I love the way our Snapshots page has morphed from the usual eyesore—squinchy, boring cell phone shots of parties our readers weren’t invited to—into a thoughtful photo essay, curated by a different expert each time.
For our Food issue, we followed a man living with food insecurity and severe health problems.
For our Mystery issue, we photographed curious medical instruments from the past, and invited readers to help us figure out what they were used for.
What is something you think that your team or your magazine does really well that gives you an edge?
We build in design from the very beginning, and we invest our very limited budget on the best photography and illustration we can afford. This means our art director and designer, Raj Grainger, is involved in developing the theme and the story lineup. I’m probably more involved than your typical editor in the design.
I used to run a design office, so I’m a huge fan of great design and am very ambitious for ours to be fresh and edgy. At the same time, Raj is much more of a word person than most designers. He has come up with the title for our last few theme issues, for example. So design and content are more closely aligned in our magazine than in other publications I’ve worked on.
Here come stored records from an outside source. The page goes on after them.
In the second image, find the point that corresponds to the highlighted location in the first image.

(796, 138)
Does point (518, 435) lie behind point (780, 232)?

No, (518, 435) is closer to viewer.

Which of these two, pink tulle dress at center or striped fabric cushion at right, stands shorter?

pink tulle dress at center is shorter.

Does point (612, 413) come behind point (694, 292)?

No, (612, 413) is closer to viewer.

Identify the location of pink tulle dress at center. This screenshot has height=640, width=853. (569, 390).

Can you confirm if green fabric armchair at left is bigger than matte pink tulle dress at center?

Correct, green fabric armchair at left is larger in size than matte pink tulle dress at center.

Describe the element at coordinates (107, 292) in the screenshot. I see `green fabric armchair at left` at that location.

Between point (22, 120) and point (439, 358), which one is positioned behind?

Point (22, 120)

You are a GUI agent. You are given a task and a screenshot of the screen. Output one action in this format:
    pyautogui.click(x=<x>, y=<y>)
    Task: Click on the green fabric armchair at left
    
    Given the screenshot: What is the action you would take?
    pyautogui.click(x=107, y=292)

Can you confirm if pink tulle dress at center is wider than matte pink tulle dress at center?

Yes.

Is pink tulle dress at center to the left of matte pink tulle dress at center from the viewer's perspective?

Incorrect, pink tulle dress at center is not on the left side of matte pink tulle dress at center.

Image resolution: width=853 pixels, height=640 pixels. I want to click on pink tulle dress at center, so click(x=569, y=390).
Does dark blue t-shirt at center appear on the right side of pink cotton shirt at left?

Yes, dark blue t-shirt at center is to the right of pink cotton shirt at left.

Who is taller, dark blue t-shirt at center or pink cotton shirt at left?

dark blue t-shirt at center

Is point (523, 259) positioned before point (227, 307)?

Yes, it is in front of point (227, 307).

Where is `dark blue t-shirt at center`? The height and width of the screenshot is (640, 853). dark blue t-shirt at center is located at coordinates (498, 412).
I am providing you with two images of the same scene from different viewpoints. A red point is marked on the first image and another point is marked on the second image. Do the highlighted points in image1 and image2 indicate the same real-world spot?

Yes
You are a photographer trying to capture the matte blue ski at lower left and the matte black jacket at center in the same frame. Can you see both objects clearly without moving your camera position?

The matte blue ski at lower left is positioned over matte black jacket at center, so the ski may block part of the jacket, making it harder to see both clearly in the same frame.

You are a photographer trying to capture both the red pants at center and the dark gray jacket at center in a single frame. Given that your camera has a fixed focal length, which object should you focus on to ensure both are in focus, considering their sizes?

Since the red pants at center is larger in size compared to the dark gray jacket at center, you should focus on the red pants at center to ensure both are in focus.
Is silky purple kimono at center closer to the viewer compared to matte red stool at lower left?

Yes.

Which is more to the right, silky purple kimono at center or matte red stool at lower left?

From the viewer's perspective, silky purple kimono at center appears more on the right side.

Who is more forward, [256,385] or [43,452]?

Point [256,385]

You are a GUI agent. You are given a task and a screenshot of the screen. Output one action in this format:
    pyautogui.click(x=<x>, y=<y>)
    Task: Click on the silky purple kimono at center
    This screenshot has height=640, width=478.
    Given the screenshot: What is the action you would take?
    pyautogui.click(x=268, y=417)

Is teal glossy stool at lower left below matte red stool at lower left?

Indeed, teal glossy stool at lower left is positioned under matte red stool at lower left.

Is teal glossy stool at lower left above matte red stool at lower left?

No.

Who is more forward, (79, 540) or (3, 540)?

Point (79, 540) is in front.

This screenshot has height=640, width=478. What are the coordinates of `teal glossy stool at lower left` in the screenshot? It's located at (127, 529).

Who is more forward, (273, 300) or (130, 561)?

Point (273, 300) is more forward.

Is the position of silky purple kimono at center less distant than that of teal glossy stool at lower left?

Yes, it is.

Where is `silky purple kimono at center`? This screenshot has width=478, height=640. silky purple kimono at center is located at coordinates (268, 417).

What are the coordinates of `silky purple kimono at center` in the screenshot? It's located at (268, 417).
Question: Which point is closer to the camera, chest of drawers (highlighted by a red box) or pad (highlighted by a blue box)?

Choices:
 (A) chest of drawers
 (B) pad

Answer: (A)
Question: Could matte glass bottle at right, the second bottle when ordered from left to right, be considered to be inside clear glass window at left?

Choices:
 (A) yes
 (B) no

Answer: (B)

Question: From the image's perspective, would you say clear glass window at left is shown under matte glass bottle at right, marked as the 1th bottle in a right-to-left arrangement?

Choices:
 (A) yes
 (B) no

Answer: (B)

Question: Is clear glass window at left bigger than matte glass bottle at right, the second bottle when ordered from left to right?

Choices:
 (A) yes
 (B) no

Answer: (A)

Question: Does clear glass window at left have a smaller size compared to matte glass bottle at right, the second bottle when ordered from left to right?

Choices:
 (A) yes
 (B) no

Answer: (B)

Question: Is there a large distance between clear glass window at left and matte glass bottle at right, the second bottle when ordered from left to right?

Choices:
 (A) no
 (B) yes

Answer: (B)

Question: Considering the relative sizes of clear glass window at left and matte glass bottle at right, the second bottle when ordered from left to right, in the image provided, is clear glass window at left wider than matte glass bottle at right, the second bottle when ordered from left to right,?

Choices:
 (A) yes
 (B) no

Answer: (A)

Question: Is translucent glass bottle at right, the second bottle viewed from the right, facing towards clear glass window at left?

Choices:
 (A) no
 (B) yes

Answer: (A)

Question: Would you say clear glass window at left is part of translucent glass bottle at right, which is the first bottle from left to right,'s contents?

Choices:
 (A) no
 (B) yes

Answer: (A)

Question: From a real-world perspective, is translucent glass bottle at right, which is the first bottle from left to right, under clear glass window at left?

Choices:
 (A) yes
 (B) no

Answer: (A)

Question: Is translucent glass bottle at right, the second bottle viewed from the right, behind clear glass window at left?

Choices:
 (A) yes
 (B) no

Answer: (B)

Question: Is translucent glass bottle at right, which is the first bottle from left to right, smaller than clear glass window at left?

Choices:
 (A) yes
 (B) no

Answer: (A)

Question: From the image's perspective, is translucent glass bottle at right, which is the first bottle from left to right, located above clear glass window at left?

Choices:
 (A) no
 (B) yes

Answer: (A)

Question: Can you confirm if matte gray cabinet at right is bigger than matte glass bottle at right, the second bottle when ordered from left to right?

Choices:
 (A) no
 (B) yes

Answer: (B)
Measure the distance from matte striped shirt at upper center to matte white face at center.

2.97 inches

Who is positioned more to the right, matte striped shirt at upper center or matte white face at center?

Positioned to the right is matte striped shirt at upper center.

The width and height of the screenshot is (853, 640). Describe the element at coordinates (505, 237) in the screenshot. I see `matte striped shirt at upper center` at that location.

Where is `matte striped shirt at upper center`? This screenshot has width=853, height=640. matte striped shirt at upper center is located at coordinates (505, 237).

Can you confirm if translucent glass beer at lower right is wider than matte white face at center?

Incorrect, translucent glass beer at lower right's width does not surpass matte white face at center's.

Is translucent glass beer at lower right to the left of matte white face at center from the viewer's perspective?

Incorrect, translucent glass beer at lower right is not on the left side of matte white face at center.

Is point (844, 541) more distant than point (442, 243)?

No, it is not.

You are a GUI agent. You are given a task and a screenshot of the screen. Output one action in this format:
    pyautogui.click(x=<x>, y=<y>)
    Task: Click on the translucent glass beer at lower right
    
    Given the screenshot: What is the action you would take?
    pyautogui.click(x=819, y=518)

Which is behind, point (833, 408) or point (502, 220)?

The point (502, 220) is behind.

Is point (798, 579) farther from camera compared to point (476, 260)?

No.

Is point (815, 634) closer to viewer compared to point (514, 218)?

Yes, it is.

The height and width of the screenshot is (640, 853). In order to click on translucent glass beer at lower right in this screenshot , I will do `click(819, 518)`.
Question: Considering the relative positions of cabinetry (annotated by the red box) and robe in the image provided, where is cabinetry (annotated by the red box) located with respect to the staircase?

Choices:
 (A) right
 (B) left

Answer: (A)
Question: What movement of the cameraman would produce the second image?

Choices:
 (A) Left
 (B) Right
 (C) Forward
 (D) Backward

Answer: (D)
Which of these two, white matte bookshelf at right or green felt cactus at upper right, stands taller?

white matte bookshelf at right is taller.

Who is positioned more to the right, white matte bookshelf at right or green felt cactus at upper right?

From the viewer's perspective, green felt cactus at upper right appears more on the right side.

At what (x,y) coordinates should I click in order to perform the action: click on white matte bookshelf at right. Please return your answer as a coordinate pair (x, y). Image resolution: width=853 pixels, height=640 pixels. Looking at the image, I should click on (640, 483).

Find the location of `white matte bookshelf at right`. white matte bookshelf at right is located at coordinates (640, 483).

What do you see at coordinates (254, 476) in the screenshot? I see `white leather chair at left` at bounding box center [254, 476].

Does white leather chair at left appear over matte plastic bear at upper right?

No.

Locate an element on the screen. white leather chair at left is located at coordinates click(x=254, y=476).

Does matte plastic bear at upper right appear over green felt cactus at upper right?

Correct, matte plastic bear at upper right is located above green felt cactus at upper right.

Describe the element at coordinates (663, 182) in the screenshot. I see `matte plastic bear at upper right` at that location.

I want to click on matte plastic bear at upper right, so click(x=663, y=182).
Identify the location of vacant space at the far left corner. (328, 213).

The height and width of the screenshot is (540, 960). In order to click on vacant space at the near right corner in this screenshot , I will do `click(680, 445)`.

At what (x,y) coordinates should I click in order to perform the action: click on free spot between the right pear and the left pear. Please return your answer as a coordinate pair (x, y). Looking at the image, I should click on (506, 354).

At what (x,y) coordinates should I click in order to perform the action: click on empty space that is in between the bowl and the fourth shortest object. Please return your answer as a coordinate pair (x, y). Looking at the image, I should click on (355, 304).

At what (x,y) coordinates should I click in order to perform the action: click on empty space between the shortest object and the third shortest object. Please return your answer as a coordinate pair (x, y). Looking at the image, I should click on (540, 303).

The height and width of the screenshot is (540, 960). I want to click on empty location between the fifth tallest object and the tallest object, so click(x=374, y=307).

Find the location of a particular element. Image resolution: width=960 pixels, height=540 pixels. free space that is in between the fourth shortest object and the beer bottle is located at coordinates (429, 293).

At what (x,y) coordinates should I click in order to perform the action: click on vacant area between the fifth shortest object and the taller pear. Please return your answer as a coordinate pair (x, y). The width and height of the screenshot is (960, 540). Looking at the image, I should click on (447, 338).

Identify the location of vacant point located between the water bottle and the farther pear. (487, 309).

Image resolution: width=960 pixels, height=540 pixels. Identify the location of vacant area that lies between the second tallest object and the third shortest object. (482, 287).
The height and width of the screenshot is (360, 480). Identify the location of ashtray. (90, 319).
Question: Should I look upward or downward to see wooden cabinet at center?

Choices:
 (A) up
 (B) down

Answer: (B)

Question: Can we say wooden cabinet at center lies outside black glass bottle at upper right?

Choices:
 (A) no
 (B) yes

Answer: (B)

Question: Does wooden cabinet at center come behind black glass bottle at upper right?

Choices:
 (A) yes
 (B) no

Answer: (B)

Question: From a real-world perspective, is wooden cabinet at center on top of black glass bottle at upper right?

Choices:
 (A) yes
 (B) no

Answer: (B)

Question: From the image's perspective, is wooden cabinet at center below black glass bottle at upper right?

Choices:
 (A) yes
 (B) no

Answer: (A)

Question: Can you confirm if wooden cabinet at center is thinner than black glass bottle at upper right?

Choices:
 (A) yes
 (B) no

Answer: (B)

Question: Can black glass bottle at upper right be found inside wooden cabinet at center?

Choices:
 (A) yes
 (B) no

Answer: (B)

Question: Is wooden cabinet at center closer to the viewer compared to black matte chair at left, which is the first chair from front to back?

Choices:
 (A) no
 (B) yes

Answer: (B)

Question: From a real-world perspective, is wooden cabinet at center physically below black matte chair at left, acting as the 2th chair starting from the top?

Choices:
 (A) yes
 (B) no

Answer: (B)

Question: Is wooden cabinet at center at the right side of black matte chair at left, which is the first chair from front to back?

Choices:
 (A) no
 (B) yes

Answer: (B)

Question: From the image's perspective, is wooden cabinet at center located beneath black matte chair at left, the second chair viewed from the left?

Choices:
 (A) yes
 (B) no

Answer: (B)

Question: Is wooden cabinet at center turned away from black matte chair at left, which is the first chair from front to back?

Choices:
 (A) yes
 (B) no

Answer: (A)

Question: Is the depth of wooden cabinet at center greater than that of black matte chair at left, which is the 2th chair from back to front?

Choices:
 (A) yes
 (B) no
We also use in-house writers for the most part. It’s definitely a budget issue, but we’re lucky that we have people who can do magazine writing. I think in-house writers generally do the best job because they’re more invested in the magazine. They know how important it is to us and how seriously we take it. They’ll interview more people, and do more rewriting. They also have the advantage of knowing how the magazine is shaping up, and along the way there are many opportunities to discuss their story and design ideas with Raj and me.
Is there something you don’t do—like a president’s letter or something—that you consciously decided not to include because it doesn’t matter to your readers?
The party pics I mentioned above. The metrics, plus our focus groups, showed most people didn’t care about them.
Our alumni have said they want to read about issues in medicine that matter to them, and when it comes to news about the faculty, they want to know about real challenges we face.
So instead of PR pieces like ribbon cuttings, in the Food issue, we talked about how medical education has failed to do enough to train doctors on combatting obesity. We also discussed what we’re doing to change that. But we don’t shy away from self-criticism.
What magazines or publications do you pay attention to for inspiration?
Wired! Their design is so creative, it’s like a different magazine every time.
I’ve been following Wired since I lived in San Francisco in the mid-90s, and I find it ironic, in a very good way, that a magazine about the digital world has always been such a testament to the value of print.
What is one piece of advice you’d love to give other editors who want to kick their own magazines up a notch?
Be an advocate for your reader. Put yourself in their shoes, and ask what a very busy professional would want to read or look at.
For example, is that head shot of that faculty member interesting, or is there some other, more meaningful way you can illustrate the story? Don’t do what everyone else is doing — buck the trend.